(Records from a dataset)

◆ ◆ ◆ ◆ ◆ ◆ ◆

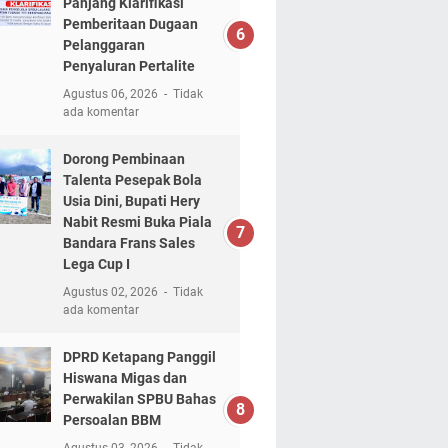
Panjang Klarifikasi
Pemberitaan Dugaan
Pelanggaran
Penyaluran Pertalite
Agustus 06, 2026
Tidak
ada komentar
Dorong Pembinaan
Talenta Pesepak Bola
Usia Dini, Bupati Hery
Nabit Resmi Buka Piala
Bandara Frans Sales
Lega Cup I
Agustus 02, 2026
Tidak
ada komentar
DPRD Ketapang Panggil
Hiswana Migas dan
Perwakilan SPBU Bahas
Persoalan BBM
Agustus 03, 2026
Tidak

◆ ◆ ◆ ◆ ◆ ◆ ◆

*WHAT IS NEEDED*. The answer should be nothing more than the lines from the one with "Perwakilan SPBU Bahas" through the end of the entries, restated word for word.

*RESPONSE TO THE EXERCISE*.
Perwakilan SPBU Bahas
Persoalan BBM
Agustus 03, 2026
Tidak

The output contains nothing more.